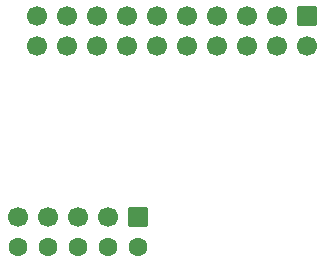
<source format=gbs>
%TF.GenerationSoftware,KiCad,Pcbnew,8.0.8*%
%TF.CreationDate,2025-02-20T14:02:34+09:00*%
%TF.ProjectId,CABLE-ADAPTER-SEGGER,4341424c-452d-4414-9441-505445522d53,rev?*%
%TF.SameCoordinates,PX3938700PY42c1d80*%
%TF.FileFunction,Soldermask,Bot*%
%TF.FilePolarity,Negative*%
%FSLAX46Y46*%
G04 Gerber Fmt 4.6, Leading zero omitted, Abs format (unit mm)*
G04 Created by KiCad (PCBNEW 8.0.8) date 2025-02-20 14:02:34*
%MOMM*%
%LPD*%
G01*
G04 APERTURE LIST*
G04 Aperture macros list*
%AMRoundRect*
0 Rectangle with rounded corners*
0 $1 Rounding radius*
0 $2 $3 $4 $5 $6 $7 $8 $9 X,Y pos of 4 corners*
0 Add a 4 corners polygon primitive as box body*
4,1,4,$2,$3,$4,$5,$6,$7,$8,$9,$2,$3,0*
0 Add four circle primitives for the rounded corners*
1,1,$1+$1,$2,$3*
1,1,$1+$1,$4,$5*
1,1,$1+$1,$6,$7*
1,1,$1+$1,$8,$9*
0 Add four rect primitives between the rounded corners*
20,1,$1+$1,$2,$3,$4,$5,0*
20,1,$1+$1,$4,$5,$6,$7,0*
20,1,$1+$1,$6,$7,$8,$9,0*
20,1,$1+$1,$8,$9,$2,$3,0*%
G04 Aperture macros list end*
%ADD10RoundRect,0.050000X0.800000X0.800000X-0.800000X0.800000X-0.800000X-0.800000X0.800000X-0.800000X0*%
%ADD11C,1.600000*%
%ADD12C,1.700000*%
%ADD13RoundRect,0.100000X0.750000X0.750000X-0.750000X0.750000X-0.750000X-0.750000X0.750000X-0.750000X0*%
G04 APERTURE END LIST*
D10*
%TO.C,CN3*%
X17080000Y7270000D03*
D11*
X17080000Y4730000D03*
D12*
X14540000Y7270000D03*
D11*
X14540000Y4730000D03*
D12*
X12000000Y7270000D03*
D11*
X12000000Y4730000D03*
D12*
X9460000Y7270000D03*
D11*
X9460000Y4730000D03*
D12*
X6920000Y7270000D03*
D11*
X6920000Y4730000D03*
%TD*%
D13*
%TO.C,CN1*%
X31430000Y24270000D03*
D12*
X31430000Y21730000D03*
X28890000Y24270000D03*
X28890000Y21730000D03*
X26350000Y24270000D03*
X26350000Y21730000D03*
X23810000Y24270000D03*
X23810000Y21730000D03*
X21270000Y24270000D03*
X21270000Y21730000D03*
X18730000Y24270000D03*
X18730000Y21730000D03*
X16190000Y24270000D03*
X16190000Y21730000D03*
X13650000Y24270000D03*
X13650000Y21730000D03*
X11110000Y24270000D03*
X11110000Y21730000D03*
X8570000Y24270000D03*
X8570000Y21730000D03*
%TD*%
M02*

</source>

= = = = = = =

# Task
All of the data must be set down exactly, with no pictures included.

# Reply to the task
<source format=gbs>
%TF.GenerationSoftware,KiCad,Pcbnew,8.0.8*%
%TF.CreationDate,2025-02-20T14:02:34+09:00*%
%TF.ProjectId,CABLE-ADAPTER-SEGGER,4341424c-452d-4414-9441-505445522d53,rev?*%
%TF.SameCoordinates,PX3938700PY42c1d80*%
%TF.FileFunction,Soldermask,Bot*%
%TF.FilePolarity,Negative*%
%FSLAX46Y46*%
G04 Gerber Fmt 4.6, Leading zero omitted, Abs format (unit mm)*
G04 Created by KiCad (PCBNEW 8.0.8) date 2025-02-20 14:02:34*
%MOMM*%
%LPD*%
G01*
G04 APERTURE LIST*
G04 Aperture macros list*
%AMRoundRect*
0 Rectangle with rounded corners*
0 $1 Rounding radius*
0 $2 $3 $4 $5 $6 $7 $8 $9 X,Y pos of 4 corners*
0 Add a 4 corners polygon primitive as box body*
4,1,4,$2,$3,$4,$5,$6,$7,$8,$9,$2,$3,0*
0 Add four circle primitives for the rounded corners*
1,1,$1+$1,$2,$3*
1,1,$1+$1,$4,$5*
1,1,$1+$1,$6,$7*
1,1,$1+$1,$8,$9*
0 Add four rect primitives between the rounded corners*
20,1,$1+$1,$2,$3,$4,$5,0*
20,1,$1+$1,$4,$5,$6,$7,0*
20,1,$1+$1,$6,$7,$8,$9,0*
20,1,$1+$1,$8,$9,$2,$3,0*%
G04 Aperture macros list end*
%ADD10RoundRect,0.050000X0.800000X0.800000X-0.800000X0.800000X-0.800000X-0.800000X0.800000X-0.800000X0*%
%ADD11C,1.600000*%
%ADD12C,1.700000*%
%ADD13RoundRect,0.100000X0.750000X0.750000X-0.750000X0.750000X-0.750000X-0.750000X0.750000X-0.750000X0*%
G04 APERTURE END LIST*
D10*
%TO.C,CN3*%
X17080000Y7270000D03*
D11*
X17080000Y4730000D03*
D12*
X14540000Y7270000D03*
D11*
X14540000Y4730000D03*
D12*
X12000000Y7270000D03*
D11*
X12000000Y4730000D03*
D12*
X9460000Y7270000D03*
D11*
X9460000Y4730000D03*
D12*
X6920000Y7270000D03*
D11*
X6920000Y4730000D03*
%TD*%
D13*
%TO.C,CN1*%
X31430000Y24270000D03*
D12*
X31430000Y21730000D03*
X28890000Y24270000D03*
X28890000Y21730000D03*
X26350000Y24270000D03*
X26350000Y21730000D03*
X23810000Y24270000D03*
X23810000Y21730000D03*
X21270000Y24270000D03*
X21270000Y21730000D03*
X18730000Y24270000D03*
X18730000Y21730000D03*
X16190000Y24270000D03*
X16190000Y21730000D03*
X13650000Y24270000D03*
X13650000Y21730000D03*
X11110000Y24270000D03*
X11110000Y21730000D03*
X8570000Y24270000D03*
X8570000Y21730000D03*
%TD*%
M02*

</source>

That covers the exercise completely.